William Price, a timber merchant of Fareham, drew up his Will in 1721 leaving lands, buildings and money to found a charity school for 30 poor boys and girls from the parish of Fareham.

When he died four years later the school was established as a “Blue-coat” school in his house in West Street to teach the children to “read in the English Bible and otherwise be instructed in the Doctrine and Principles of the Church of England”.

During the 18th and 19th centuries the only major change was for the school to become boys only, mainly due it seems to the lack of a needlework teacher for girls. It finally closed in 1901, when schooling had become available for all, and transferred its pupils to the National School.

Price’s Charity School and Master’s House 1846

Price’s Charity School and Master’s House 1846

Aerial view of Price’s School 1968

Aerial view of Price’s School 1968

The William Price Charity then founded a new school for 100 boys, which was opened on a site in Park Lane in 1908.

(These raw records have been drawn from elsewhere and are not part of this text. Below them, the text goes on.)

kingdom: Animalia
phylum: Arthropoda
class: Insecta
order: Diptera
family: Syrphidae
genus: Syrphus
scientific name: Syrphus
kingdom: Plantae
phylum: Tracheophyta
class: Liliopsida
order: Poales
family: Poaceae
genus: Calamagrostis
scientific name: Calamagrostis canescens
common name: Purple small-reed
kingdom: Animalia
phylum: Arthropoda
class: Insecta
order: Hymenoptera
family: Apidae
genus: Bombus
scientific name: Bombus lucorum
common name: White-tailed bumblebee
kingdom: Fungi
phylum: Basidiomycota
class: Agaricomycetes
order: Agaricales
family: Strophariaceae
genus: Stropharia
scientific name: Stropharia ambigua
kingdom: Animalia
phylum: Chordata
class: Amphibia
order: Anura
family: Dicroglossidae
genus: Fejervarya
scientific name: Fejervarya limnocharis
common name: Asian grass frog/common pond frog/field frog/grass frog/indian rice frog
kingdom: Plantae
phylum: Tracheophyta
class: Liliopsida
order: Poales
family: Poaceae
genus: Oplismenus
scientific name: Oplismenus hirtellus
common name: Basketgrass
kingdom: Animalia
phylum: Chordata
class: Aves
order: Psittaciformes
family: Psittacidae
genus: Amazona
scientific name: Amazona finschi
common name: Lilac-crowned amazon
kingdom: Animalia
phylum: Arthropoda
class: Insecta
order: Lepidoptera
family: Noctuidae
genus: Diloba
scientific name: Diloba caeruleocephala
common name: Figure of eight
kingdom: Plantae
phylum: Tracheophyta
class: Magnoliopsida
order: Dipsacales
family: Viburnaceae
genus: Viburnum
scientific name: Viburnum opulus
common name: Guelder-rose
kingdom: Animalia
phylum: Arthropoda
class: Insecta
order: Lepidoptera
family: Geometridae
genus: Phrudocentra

Initially Hampshire County Council provided a grant towards maintenance but otherwise the Charity was responsible for the finance of the school. This financing became increasingly difficult, particularly from 1934 onwards when new buildings were needed for a much larger number of pupils.

After the war the school failed to make Direct Grant status and in 1957 it became Voluntary Controlled, which meant that total financial responsibility for the running of the school passed to Hampshire County Council, although the Charity remained the landowner of the site. During this period the Trustees of the Charity became separated from the Governors of the school, but with overlapping membership.

From 1977 onwards...

From 1977 onwards the school was gradually converted into a sixth form college, once again for boys and girls. At the time the Charity Commission expressed some concern that the ages of the students (16 – 18) were not in accord with the intentions of William Price, but in the event the college was permitted as the educational element of the Charity.

However, when in 1982 Price’s Sixth Form College was merged with the Fareham Technical College to establish a Tertiary College, with a strong element of adult education, the Charity Commission no longer considered that this was in line with William Price’s Will. The land and buildings therefore reverted to the Charity with rent being paid for their use until the Tertiary College (now Fareham College) put up a new building at Bishopsfield Road and moved out from Park Lane.

As there was no longer a requirement for a school the charity had to be re-formed and in 1989 the Charity Commission established the William Price Charitable Trust as a grant-making charity. Its major asset was the land at Park Lane and, in accordance with the Fareham Borough Council’s plans, outline planning permission was obtained for housing and in 1994 the land was sold for development.

The proceeds of the sale were invested to provide the permanent endowment of the Charity. In 2006, the permanent endowment was further enhanced when the proceeds of sale of a former Elementary School, also in Fareham, was transferred for the charity to administer.